Eddie feels sluggish and is prone to crashes
Eddie, the AirVPN visual interface, is based on Mono and sometimes feels unresponsive. Eddie is subject to random crashes, although they do not happen very often:

Even if the AirVPN GUI crashes, active OpenVPN connections will not be interrupted.
“No latency” used to be a good thing
Another common problem with Eddie is the disappearance of the “latency” values from the servers list – for no apparent reason. Active OpenVPN connections will stay alive, but connecting to a different VPN server without latency information makes no sense.

After disconnecting and restarting Eddie, the “latency” column will reappear – but restarting Eddie will interrupt the current connection.
AirVPN on Linux pros & cons
AirVPN pros
- Most complete graphical user interface on Linux (Eddie)

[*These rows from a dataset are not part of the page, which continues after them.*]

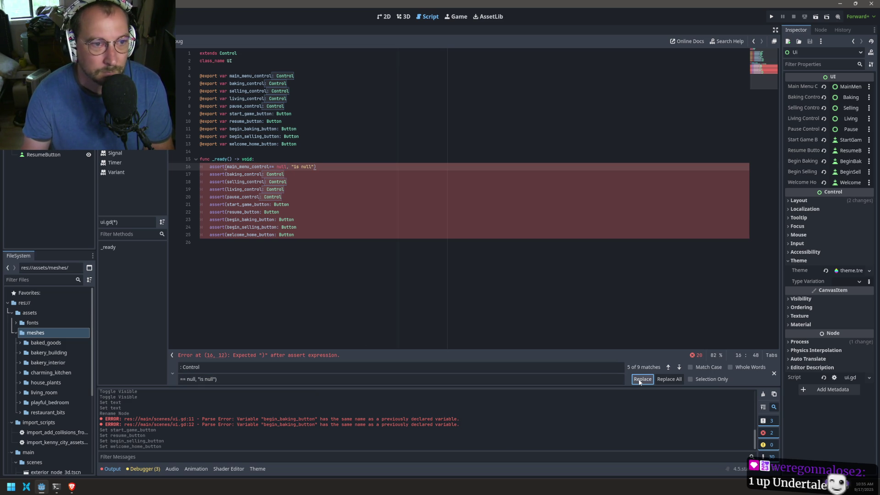
click(639, 380)
click(640, 381)
click(639, 381)
click(640, 380)
click(640, 381)
click(640, 381)
key(ctrl+z)
key(ctrl+z)
key(ctrl+z)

- Whitelisting and blacklisting of countries and servers
- Eddie and Hummingbird are open source software released under GPLv3
AirVPN cons
- Sluggish and crash-prone GUI
- Outdated UI design, no HiDPI support
- No WireGuard support
AirVPN has a many options that no other VPN offers on Linux, for example whitelisting / blacklisting entire countries or specific servers, a “Network Lock” (kill switch) based on firewall rules, Tor integration and a home-brew OpenVPN version 3.
AirVPN’s visual interface for Linux (Eddie) offers more options than any other VPN GUI on this platform. Despite being a bit unstable and antiquated, Eddie is probably one of the best options for Linux users in 2021.